You are a treasure-hungry pirate eager for infamy as you set out across the Indian Ocean, tracking down treasure chests, plundering seaside towns, and, most prominently, battling other ships on the high seas. On-foot activity is reserved for social spaces and the most minimal of story development – the entirety of action unfolds on the water, where you develop an impressive array of ships and weaponry through your ill-gotten gains.

Launching where the maritime voyages of the Assassin’s Creed games left off, I enjoyed the deliberate pacing of sea exploration and movement, punctuated by the regular interruption of cannon fire and mortars. Especially in the early hours, I was often transfixed by the sights and sounds of moving across the water, listening to my crew’s sea shanties, watching for breaching whales, and using my spyglass to spot distant shipwrecks. It’s a big and beautifully crafted world of island-rich open waters and tricky narrow riverways.

Combat has just enough complexity to remain entertaining as you balance turning speed, facing, and aiming to maximize damage output while dodging or bracing against the worst attacks of your opponents. The real fun comes from building and tweaking your boat as an engine of destruction; the variety of ship builds and approaches to fighting kept me consistently interested in chasing that next upgrade. I appreciated the approach to tracking specific items and upgrades, with clear markings on the map for where to find what you want. Because of that, it becomes about whether you have enough money to buy something or a powerful enough ship to take it.

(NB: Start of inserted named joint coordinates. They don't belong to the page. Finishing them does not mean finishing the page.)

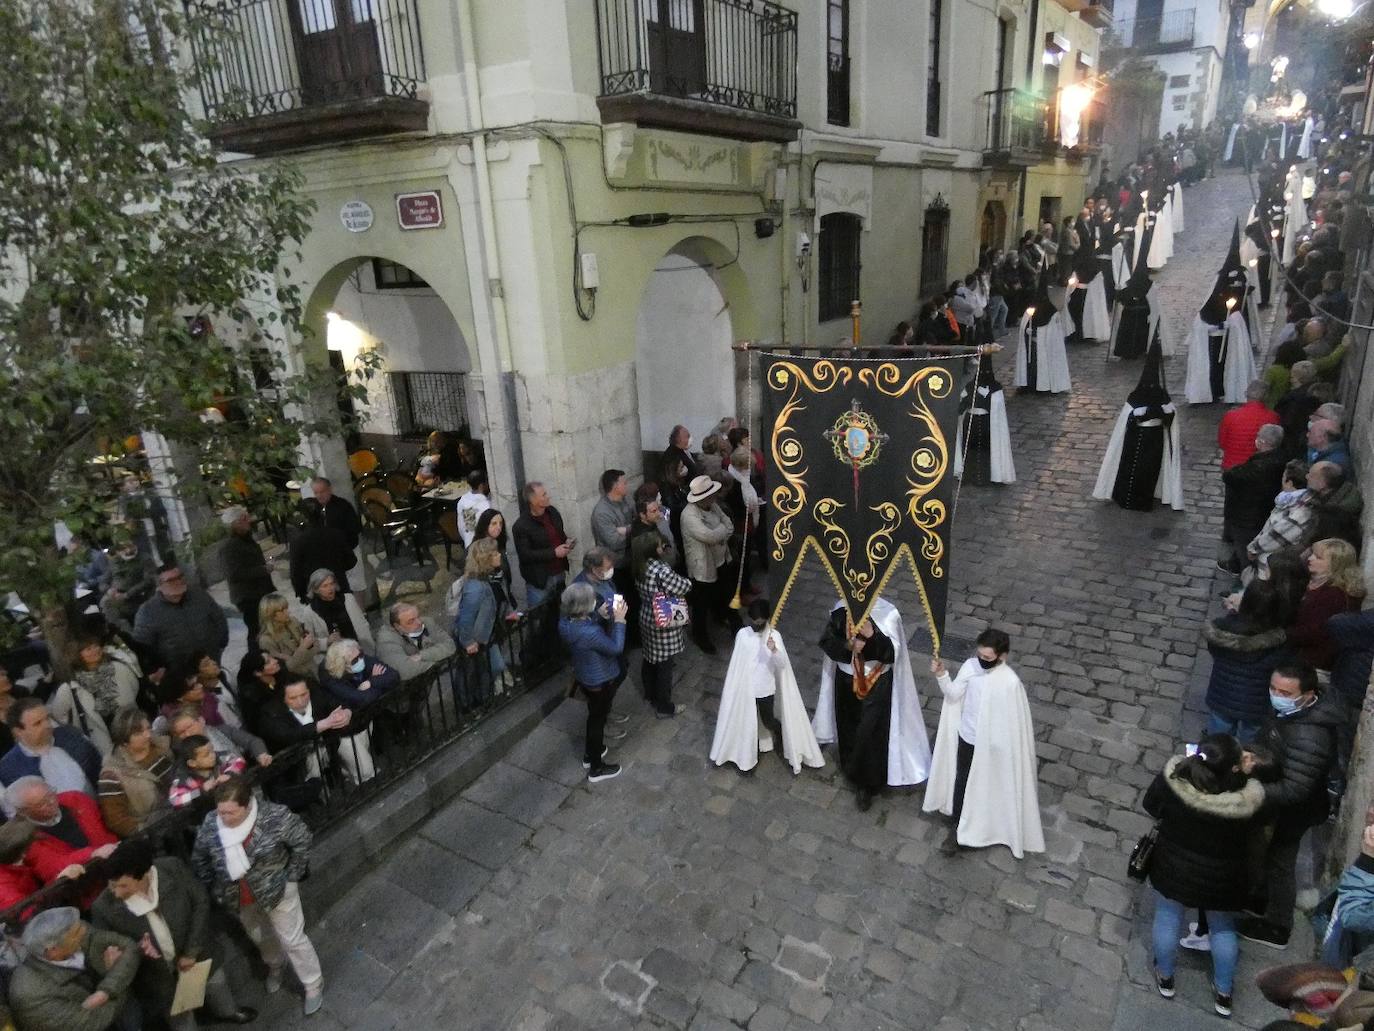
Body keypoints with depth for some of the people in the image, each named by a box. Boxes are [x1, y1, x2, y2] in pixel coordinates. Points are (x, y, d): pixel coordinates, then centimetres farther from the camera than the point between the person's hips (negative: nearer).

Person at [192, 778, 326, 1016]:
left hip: (276, 890, -4)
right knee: (260, 938, 28)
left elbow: (301, 839, -15)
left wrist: (292, 876, -12)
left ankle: (314, 985, 31)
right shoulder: (210, 824, -18)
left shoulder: (273, 816, -30)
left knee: (292, 940, 9)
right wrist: (213, 889, 2)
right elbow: (199, 860, 2)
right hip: (240, 898, 4)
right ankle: (274, 966, 59)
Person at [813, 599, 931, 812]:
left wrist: (873, 635, -38)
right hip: (846, 680, 4)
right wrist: (848, 645, -26)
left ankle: (866, 784, 23)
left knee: (870, 734, 2)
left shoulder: (888, 613, -21)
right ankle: (852, 769, 49)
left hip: (877, 684, -4)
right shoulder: (840, 610, -12)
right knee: (849, 729, 22)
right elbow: (826, 642, -6)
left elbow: (893, 653, -21)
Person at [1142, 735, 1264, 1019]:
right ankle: (1224, 994, 49)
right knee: (1223, 929, 29)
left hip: (1172, 868, 1)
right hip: (1219, 879, -1)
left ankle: (1165, 977, 50)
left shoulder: (1173, 777, -29)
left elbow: (1150, 806, -9)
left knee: (1168, 917, 27)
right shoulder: (1248, 799, -31)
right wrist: (1245, 772, -3)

The bulk of play is PvE encounters against privateers, merchants, and corporation ships, played either solo or cooperatively. Even if the open servers allow for both structured and informal PvP, my anecdotal experience was that most players were focused on their own adventures. If they joined a battle, it was often to help out. Your mileage may vary, but I liked the mix of mostly campaign-style progression with the option to connect with other players when I wanted.

Beyond ramming and blowing up other ships, Skull and Bones’ other core pillar is commerce. Ubisoft has built a robust trading system, the most lucrative of which involves illicit rum and opium shipments. I appreciated how the game allows players to choose how much they want to engage here. The selling of commodities gathered from sunken ships is the most superficial layer, but you can also run your own manufacturing and delivery contracts for higher sums. And as you round the corner into the endgame, an entire kingpin empire opens up, letting you take over lumberyards and other factories to generate income passively.

The pirate life eventually wears out its welcome; many of the game’s most significant problems only arise after many hours of play. While it’s fun in the early hours getting your bearings in an unfamiliar sea, later side and main missions become painfully repetitive. Long ocean voyages start to lose their charm, and a fast travel system that only works from port feels increasingly restrictive since you’re often eager to return to a mission giver to keep the action moving.

The freeform progression that was so welcome in the early hours also causes problems over time, as it’s too easy to be over- or under-leveled for certain content you might wish to confront, robbing many encounters of tension since the winning party is so evident from the outset.

The storytelling is incredibly sparse, led by very few core contacts, all of whose arcs are pretty one-note. And while it’s nice that you can customize the look of your pirate captain, their voiceless absence of personality feels especially ill-suited to the big personalities you expect in a classic pirate tale. 

Nonetheless, the combination of building a commerce empire, sea monster hunts, engaging in late-game PvE and PvP events, and the chance to continue tweaking and building your ideal pirate ship has appeal even after the core story missions wrap up, giving me hope that longterm endgame could be entertaining. And while it’s early days, I saw potential in the larger ship team-up activities I tried out, where each ship takes on specific roles like you might see in an MMO.

Despite its long and circuitous course to arrive at port, Skull and Bones is the type of game that may change significantly in the coming months. But to evaluate it as it stands, fellow pirate enthusiasts may discover what I did – a flawed but beautifully presented historical fantasy in which one can take to the water and make a fortune, even if absolutely everything about the pirate life isn’t always pretty.